CAIRO - Egypt's Muslim Brotherhood called Egyptian political forces on Friday, May 25, to talks on ways to "save" the revolution ahead of a presidential election run-off it says will pit its candidate against Ahmed Shafiq, Hosni Mubarak's last prime minister.
We have to cooperate to build our country, said Essam el-Erian, the deputy head of the Brotherhood's political party in a news conference on Friday night.
Mohamed Mursi, the Brotherhood's presidential candidate, has contacted other presidential candidates and party leaders and invited them to a meeting on Saturday.

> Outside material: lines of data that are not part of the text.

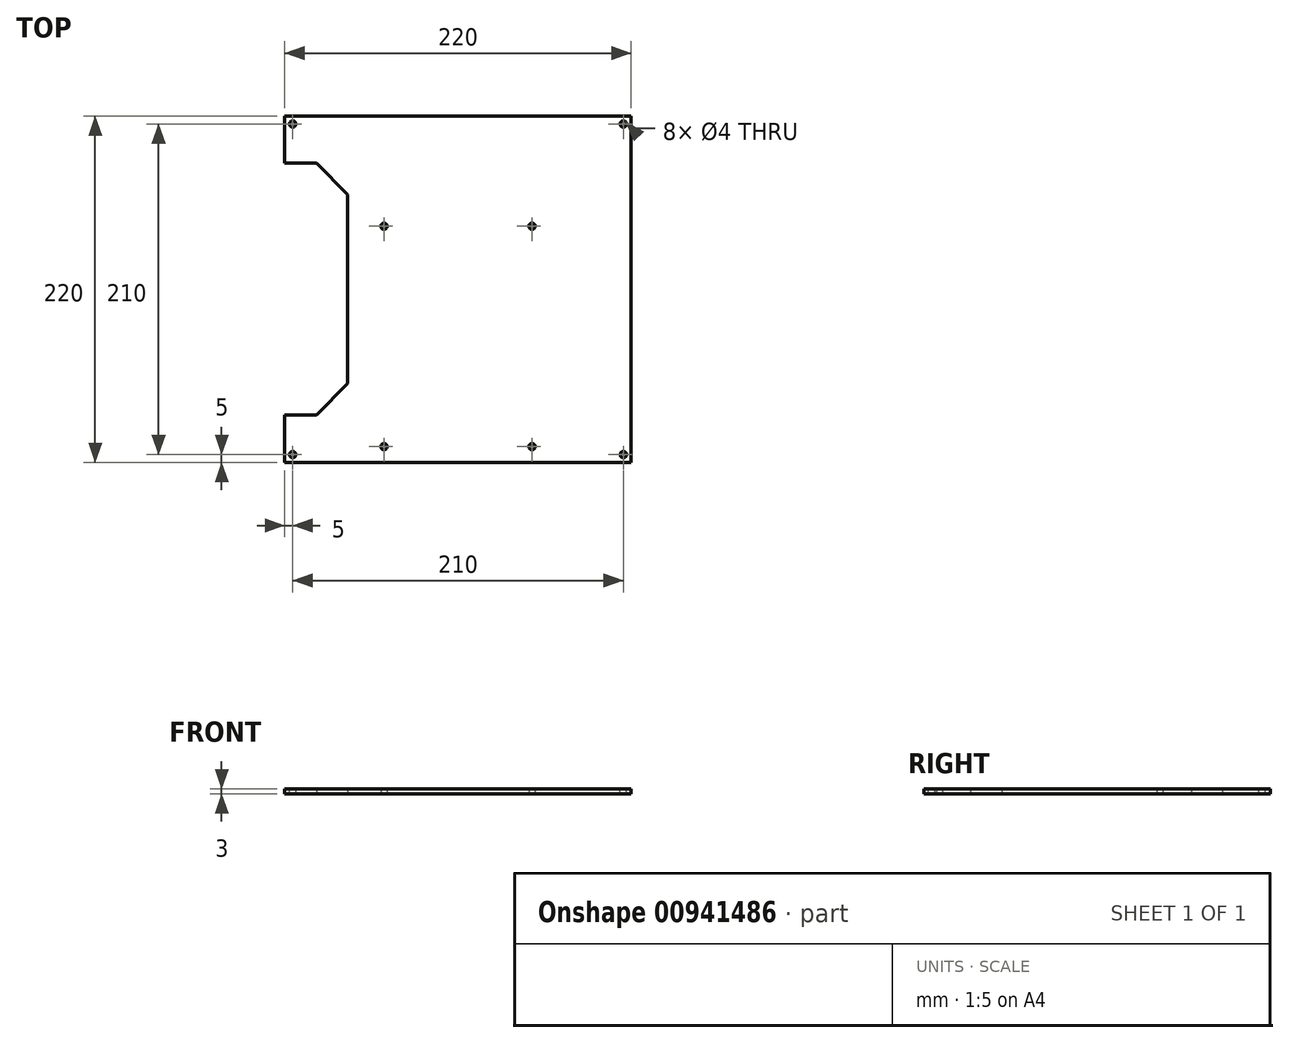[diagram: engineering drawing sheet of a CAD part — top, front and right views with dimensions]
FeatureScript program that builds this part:
annotation { "Feature Type Name" : "Feature", "Feature Type Description" : "" }
export const myFeature = defineFeature(function(context is Context, id is Id, definition is map)
    precondition{}
    {
        {
            var Q0;
            Q0=qCreatedBy(makeId("Top.planeOp"),FACE);
            var sketch = newSketch(context, id + "F0", { "sketchPlane" : qUnion([Q0])});
            skLineSegment(sketch, "E0.bottom", {"start": v(110, -110) * mm, "end": v(-110, -110) * mm});
            skLineSegment(sketch, "E0.top", {"start": v(110, 110) * mm, "end": v(-110, 110) * mm});
            skLineSegment(sketch, "E0.left", {"start": v(110, -110) * mm, "end": v(110, 110) * mm});
            skLineSegment(sketch, "E0.right", {"start": v(-110, -110) * mm, "end": v(-110, 110) * mm});
            skPoint(sketch, "E0.middle", {"position": v(0, 0) * mm});
            skSolve(sketch);
        }
        {
            var Q0;
            Q0=makeQuery(id+"F0.imprint","IMPRINT",FACE,{"disambiguationData":[TD([[makeQuery(id+"F0.imprint","IMPRINT",EDGE,{"derivedFrom":sQuery(id+"F0.wireOp",EDGE,"E0.bottom")}),-1.0]])]});
            extrude(context, id + "F1", {"entities" : qUnion([Q0]), "depth" : 3 * mm, "offsetDistance" : 25 * mm});
        }
        {
            var Q0;
            Q0=makeQuery(id+"F1.opExtrude","CAP_FACE",FACE,{"disambiguationData":[OSD([sQuery(id+"F0.wireOp",EDGE,"E0.bottom"),sQuery(id+"F0.wireOp",EDGE,"E0.top"),sQuery(id+"F0.wireOp",EDGE,"E0.left"),sQuery(id+"F0.wireOp",EDGE,"E0.right")])],"isStart":false});
            var sketch = newSketch(context, id + "F2", { "sketchPlane" : qUnion([Q0])});
            skCircle(sketch, "E1", {"center": v(-105, 105) * mm, "radius": 2 * mm});
            skCircle(sketch, "E2", {"center": v(105, 105) * mm, "radius": 2 * mm});
            skCircle(sketch, "E3", {"center": v(105, -105) * mm, "radius": 2 * mm});
            skCircle(sketch, "E4", {"center": v(-105, -105) * mm, "radius": 2 * mm});
            skLineSegment(sketch, "E5.bottom", {"start": v(-70, -80) * mm, "end": v(-150, -80) * mm});
            skLineSegment(sketch, "E5.top", {"start": v(-70, 80) * mm, "end": v(-150, 80) * mm});
            skLineSegment(sketch, "E5.left", {"start": v(-70, -80) * mm, "end": v(-70, 80) * mm});
            skLineSegment(sketch, "E5.right", {"start": v(-150, -80) * mm, "end": v(-150, 80) * mm});
            skPoint(sketch, "E5.middle", {"position": v(-110, 0) * mm});
            skSolve(sketch);
        }
        {
            var Q0;
            {var subQ0=sQuery(id+"F2.wireOp",EDGE,"E5.left");Q0=makeQuery(id+"F2.imprint","IMPRINT",FACE,{"disambiguationData":[TD([[makeQuery(id+"F2.imprint","IMPRINT",EDGE,{"derivedFrom":subQ0}),1.0]])]});}
            var Q1;
            Q1=makeQuery(id+"F2.imprint","IMPRINT",FACE,{"disambiguationData":[TD([[makeQuery(id+"F2.imprint","IMPRINT",EDGE,{"derivedFrom":sQuery(id+"F2.wireOp",EDGE,"E2")}),1.0]])]});
            var Q2;
            Q2=makeQuery(id+"F2.imprint","IMPRINT",FACE,{"disambiguationData":[TD([[makeQuery(id+"F2.imprint","IMPRINT",EDGE,{"derivedFrom":sQuery(id+"F2.wireOp",EDGE,"E3")}),1.0]])]});
            var Q3;
            Q3=makeQuery(id+"F2.imprint","IMPRINT",FACE,{"disambiguationData":[TD([[makeQuery(id+"F2.imprint","IMPRINT",EDGE,{"derivedFrom":sQuery(id+"F2.wireOp",EDGE,"E1")}),1.0]])]});
            var Q4;
            Q4=makeQuery(id+"F2.imprint","IMPRINT",FACE,{"disambiguationData":[TD([[makeQuery(id+"F2.imprint","IMPRINT",EDGE,{"derivedFrom":sQuery(id+"F2.wireOp",EDGE,"E4")}),1.0]])]});
            extrude(context, id + "F3", {"entities" : qUnion([Q0, Q1, Q2, Q3, Q4]), "operationType" : NewBodyOperationType.REMOVE, "oppositeDirection" : true, "depth" : 25 * mm, "offsetDistance" : 25 * mm});
        }
        {
            var Q0;
            Q0=makeQuery(id+"F3.boolean.opBoolean","COPY",EDGE,{"derivedFrom":makeQuery(id+"F3.opExtrude","SWEPT_EDGE",EDGE,{"disambiguationData":[OSD([sQuery(id+"F0.wireOp",EDGE,"E0.right"),sQuery(id+"F2.wireOp",EDGE,"E5.top")])]})});
            var Q1;
            Q1=makeQuery(id+"F3.boolean.opBoolean","COPY",EDGE,{"derivedFrom":makeQuery(id+"F3.opExtrude","SWEPT_EDGE",EDGE,{"disambiguationData":[OSD([sQuery(id+"F0.wireOp",EDGE,"E0.right"),sQuery(id+"F2.wireOp",EDGE,"E5.bottom")])]})});
            var Q2;
            Q2=makeQuery(id+"F3.boolean.opBoolean","COPY",EDGE,{"derivedFrom":makeQuery(id+"F3.opExtrude","SWEPT_EDGE",EDGE,{"disambiguationData":[OSD([sQuery(id+"F2.wireOp",EDGE,"E5.bottom"),sQuery(id+"F2.wireOp",EDGE,"E5.left")])]})});
            var Q3;
            Q3=makeQuery(id+"F3.boolean.opBoolean","COPY",EDGE,{"derivedFrom":makeQuery(id+"F3.opExtrude","SWEPT_EDGE",EDGE,{"disambiguationData":[OSD([sQuery(id+"F2.wireOp",EDGE,"E5.top"),sQuery(id+"F2.wireOp",EDGE,"E5.left")])]})});
            chamfer(context, id + "F4", {"entities" : qUnion([Q0, Q1, Q2, Q3]), "width" : 20 * mm, "tangentPropagation" : true});
        }
        {
            var Q0;
            Q0=makeQuery(id+"F1.opExtrude","CAP_FACE",FACE,{"disambiguationData":[OSD([sQuery(id+"F0.wireOp",EDGE,"E0.bottom"),sQuery(id+"F0.wireOp",EDGE,"E0.top"),sQuery(id+"F0.wireOp",EDGE,"E0.left"),sQuery(id+"F0.wireOp",EDGE,"E0.right")])],"isStart":true});
            var sketch = newSketch(context, id + "F5", { "sketchPlane" : qUnion([Q0])});
            skCircle(sketch, "E6", {"center": v(-47, -40) * mm, "radius": 2 * mm});
            skCircle(sketch, "E7", {"center": v(-47, 100) * mm, "radius": 2 * mm});
            skCircle(sketch, "E8", {"center": v(47, 100) * mm, "radius": 2 * mm});
            skCircle(sketch, "E9", {"center": v(47, -40) * mm, "radius": 2 * mm});
            skSolve(sketch);
        }
        {
            var Q0;
            Q0=makeQuery(id+"F5.imprint","IMPRINT",FACE,{"disambiguationData":[TD([[makeQuery(id+"F5.imprint","IMPRINT",EDGE,{"derivedFrom":sQuery(id+"F5.wireOp",EDGE,"E7")}),1.0]])]});
            var Q1;
            Q1=makeQuery(id+"F5.imprint","IMPRINT",FACE,{"disambiguationData":[TD([[makeQuery(id+"F5.imprint","IMPRINT",EDGE,{"derivedFrom":sQuery(id+"F5.wireOp",EDGE,"E6")}),1.0]])]});
            var Q2;
            Q2=makeQuery(id+"F5.imprint","IMPRINT",FACE,{"disambiguationData":[TD([[makeQuery(id+"F5.imprint","IMPRINT",EDGE,{"derivedFrom":sQuery(id+"F5.wireOp",EDGE,"E9")}),1.0]])]});
            var Q3;
            Q3=makeQuery(id+"F5.imprint","IMPRINT",FACE,{"disambiguationData":[TD([[makeQuery(id+"F5.imprint","IMPRINT",EDGE,{"derivedFrom":sQuery(id+"F5.wireOp",EDGE,"E8")}),1.0]])]});
            extrude(context, id + "F6", {"entities" : qUnion([Q0, Q1, Q2, Q3]), "operationType" : NewBodyOperationType.REMOVE, "oppositeDirection" : true, "depth" : 25 * mm, "offsetDistance" : 25 * mm});
        }
    });
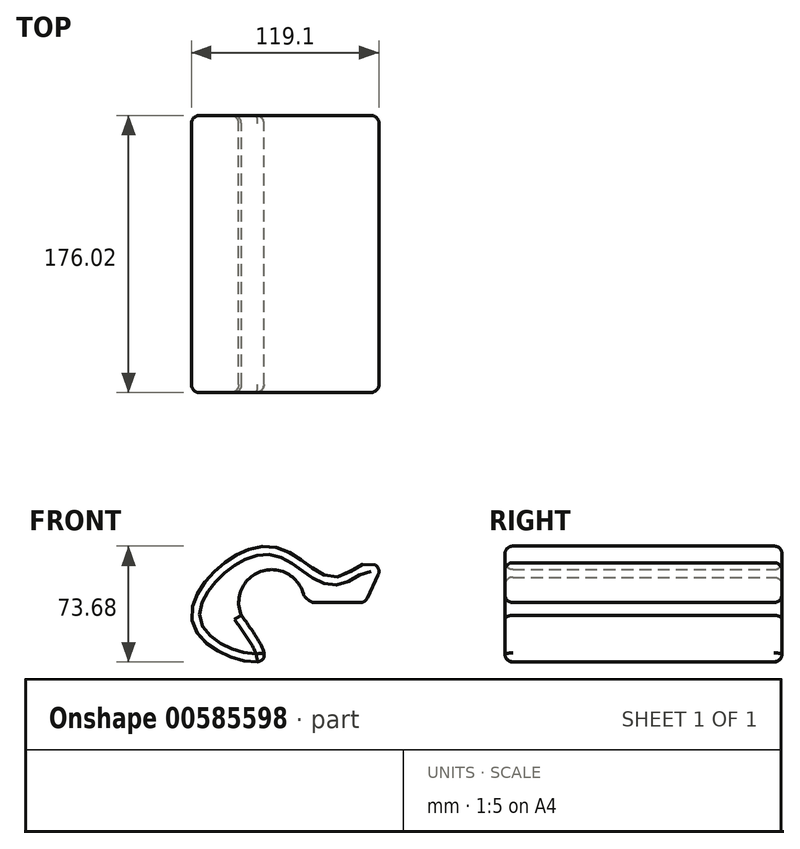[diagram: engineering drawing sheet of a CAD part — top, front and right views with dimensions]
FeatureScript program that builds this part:
annotation { "Feature Type Name" : "Feature", "Feature Type Description" : "" }
export const myFeature = defineFeature(function(context is Context, id is Id, definition is map)
    precondition{}
    {
        {
            var Q0;
            Q0=qCreatedBy(makeId("Front.planeOp"),FACE);
            var sketch = newSketch(context, id + "F0", { "sketchPlane" : qUnion([Q0])});
            skLineSegment(sketch, "E0.bottom", {"start": v(-24.36, -22.42) * mm, "end": v(40.06, -22.42) * mm});
            skLineSegment(sketch, "E0.top", {"start": v(-24.36, 24.87) * mm, "end": v(40.06, 24.87) * mm});
            skLineSegment(sketch, "E0.left", {"start": v(-24.36, -22.42) * mm, "end": v(-24.36, 24.87) * mm});
            skLineSegment(sketch, "E0.right", {"start": v(40.06, -22.42) * mm, "end": v(40.06, 24.87) * mm});
            skArc(sketch, "E1", {"start": v(-24.36, 24.87) * mm, "mid": v(-49.43, 45.36) * mm, "end": v(-64.52, 16.72) * mm});
            skFitSpline(sketch, "E2", {"points": [v(-64.52, 16.72) * mm, v(-51.88, -12.03) * mm, v(-95.5, 11.62) * mm, v(-49.03, 60.75) * mm, v(-6.42, 40.97) * mm, v(17.43, 50.15) * mm, v(40.06, 24.87) * mm, v(67.58, 6.52) * mm, v(40.06, -22.42) * mm, v(12.74, -34.04) * mm, v(-24.36, -22.42) * mm], "startDerivative": vector(309.18, -424.4) * mm, "endDerivative": vector(-396.34, 173.17) * mm});
            skSolve(sketch);
        }
        {
            var Q0;
            {var subQ0=sQuery(id+"F0.wireOp",EDGE,"E0.top");Q0=makeQuery(id+"F0.imprint","IMPRINT",FACE,{"disambiguationData":[TD([[makeQuery(id+"F0.imprint","IMPRINT",EDGE,{"derivedFrom":subQ0}),1.0]])]});}
            extrude(context, id + "F1", {"entities" : qUnion([Q0]), "depth" : 150.62 * mm, "offsetDistance" : 25.4 * mm, "hasSecondDirection" : true, "secondDirectionOppositeDirection" : true, "secondDirectionDepth" : 25.4 * mm});
        }
        {
            var Q0;
            Q0=makeQuery(id+"F1.opExtrude","SWEPT_EDGE",EDGE,{"disambiguationData":[OSD([sQuery(id+"F0.wireOp",EDGE,"E0.top"),sQuery(id+"F0.wireOp",EDGE,"E0.right"),sQuery(id+"F0.wireOp",EDGE,"E2")])]});
            chamfer(context, id + "F2", {"entities" : qUnion([Q0]), "width" : 12.7 * mm, "tangentPropagation" : true});
        }
        {
            var Q0;
            Q0=makeQuery(id+"F1.opExtrude","SWEPT_EDGE",EDGE,{"disambiguationData":[OSD([sQuery(id+"F0.wireOp",EDGE,"E0.top"),sQuery(id+"F0.wireOp",EDGE,"E0.left"),sQuery(id+"F0.wireOp",EDGE,"E1")])]});
            chamfer(context, id + "F3", {"entities" : qUnion([Q0]), "width" : 5.08 * mm, "tangentPropagation" : true});
        }
        {
            var Q0;
            {var subQ0=sQuery(id+"F0.wireOp",EDGE,"E2");Q0=makeQuery(id+"F2.opChamfer","BLEND_EDGE",EDGE,{"blendedFrom":[makeQuery(id+"F1.opExtrude","SWEPT_EDGE",EDGE,{"disambiguationData":[OSD([sQuery(id+"F0.wireOp",EDGE,"E0.top"),sQuery(id+"F0.wireOp",EDGE,"E0.right"),subQ0])]}),makeQuery(id+"F1.opExtrude","SWEPT_FACE",FACE,{"disambiguationData":[OSD([subQ0])]})],"blendedInto":[makeQuery(id+"F1.opExtrude","SWEPT_FACE",FACE,{"disambiguationData":[OSD([subQ0])]})]});}
            fillet(context, id + "F4", {"entities" : qUnion([Q0]), "radius" : 5.08 * mm, "tangentPropagation" : true, "allowEdgeOverflow" : false});
        }
        {
            var Q0;
            {var subQ0=sQuery(id+"F0.wireOp",EDGE,"E0.top");Q0=makeQuery(id+"F2.opChamfer","BLEND_EDGE",EDGE,{"blendedFrom":[makeQuery(id+"F1.opExtrude","SWEPT_EDGE",EDGE,{"disambiguationData":[OSD([subQ0,sQuery(id+"F0.wireOp",EDGE,"E0.right"),sQuery(id+"F0.wireOp",EDGE,"E2")])]}),makeQuery(id+"F1.opExtrude","SWEPT_FACE",FACE,{"disambiguationData":[OSD([subQ0])]})],"blendedInto":[makeQuery(id+"F1.opExtrude","SWEPT_FACE",FACE,{"disambiguationData":[OSD([subQ0])]})]});}
            fillet(context, id + "F5", {"entities" : qUnion([Q0]), "radius" : 5.08 * mm, "tangentPropagation" : true, "allowEdgeOverflow" : false});
        }
        {
            var Q0;
            {var subQ0=sQuery(id+"F0.wireOp",EDGE,"E0.top");Q0=makeQuery(id+"F3.opChamfer","BLEND_EDGE",EDGE,{"blendedFrom":[makeQuery(id+"F1.opExtrude","SWEPT_EDGE",EDGE,{"disambiguationData":[OSD([subQ0,sQuery(id+"F0.wireOp",EDGE,"E0.left"),sQuery(id+"F0.wireOp",EDGE,"E1")])]}),makeQuery(id+"F1.opExtrude","SWEPT_FACE",FACE,{"disambiguationData":[OSD([subQ0])]})],"blendedInto":[makeQuery(id+"F1.opExtrude","SWEPT_FACE",FACE,{"disambiguationData":[OSD([subQ0])]})]});}
            fillet(context, id + "F6", {"entities" : qUnion([Q0]), "radius" : 5.08 * mm, "tangentPropagation" : true, "allowEdgeOverflow" : false});
        }
        {
            var Q0;
            {var subQ0=sQuery(id+"F0.wireOp",EDGE,"E1");Q0=makeQuery(id+"F3.opChamfer","BLEND_EDGE",EDGE,{"blendedFrom":[makeQuery(id+"F1.opExtrude","SWEPT_EDGE",EDGE,{"disambiguationData":[OSD([sQuery(id+"F0.wireOp",EDGE,"E0.top"),sQuery(id+"F0.wireOp",EDGE,"E0.left"),subQ0])]}),makeQuery(id+"F1.opExtrude","SWEPT_FACE",FACE,{"disambiguationData":[OSD([subQ0])]})],"blendedInto":[makeQuery(id+"F1.opExtrude","SWEPT_FACE",FACE,{"disambiguationData":[OSD([subQ0])]})]});}
            fillet(context, id + "F7", {"entities" : qUnion([Q0]), "radius" : 5.08 * mm, "tangentPropagation" : true, "allowEdgeOverflow" : false});
        }
        {
            var Q0;
            Q0=makeQuery(id+"F1.opExtrude","CAP_EDGE",EDGE,{"disambiguationData":[OSD([sQuery(id+"F0.wireOp",EDGE,"E0.top")])],"isStart":true});
            fillet(context, id + "F8", {"entities" : qUnion([Q0]), "radius" : 5.08 * mm, "tangentPropagation" : true, "allowEdgeOverflow" : false});
        }
        {
            var Q0;
            Q0=makeQuery(id+"F1.opExtrude","CAP_EDGE",EDGE,{"disambiguationData":[OSD([sQuery(id+"F0.wireOp",EDGE,"E0.top")])],"isStart":false});
            fillet(context, id + "F9", {"entities" : qUnion([Q0]), "radius" : 5.08 * mm, "tangentPropagation" : true, "allowEdgeOverflow" : false});
        }
    });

Egypt started counting votes late Thursday after a two-day election to choose a new president to replace autocratic leader Hosni Mubarak, who was ousted in a popular revolt last year.
Counting started after polls closed at 9 p.m. (1900 GMT) with no reliable exit polls available, Reuters reported.
Counting the votes, the Muslim Brotherhood said its candidate in Egypt's first free presidential vote would go through a run-off next month against Shafiq.
Though the final results will only be confirmed officially next Tuesday, representatives of the candidates were allowed to watch the count, enabling them to compile their own tally.
The run-off is planned for June 16 and 17.
The election marks a crucial step in a messy and often bloody transition to democracy, overseen by a military council that has pledged to hand power to a new president by July 1.
The Brotherhood candidate received an apparent boost to his campaign later on Friday when a rival Islamist candidate, Abdel Moneim Abol Fotouh, called on voters to confront the corrupt regime.
While he did not directly endorse Mursi, his words clearly directed against Shafiq who had held office under Mubarak.
"We will build a national revolutionary consensus on all the current political issues and form a single front against the symbols of corruption, injustice and tyranny," he said in a statement quoted by Agence France Presse (AFP).
"Our revolution will be victorious and Egypt will be strong, God willing."
The Muslim Brotherhood, which was banned during the Mubarak years, now dominates Egypt's political landscape.
It already holds nearly half of the seats in parliament, becoming the largest bloc after victories in elections late last year.
The group has promised to fight corruption, but also to introduce Islamic Shari`ah law to a greater extent.
The presidential elections are meant to be the last step towards restoring civilian to rule to Egypt, which has been governed by a military council since Mubarak stepped down in February 2011.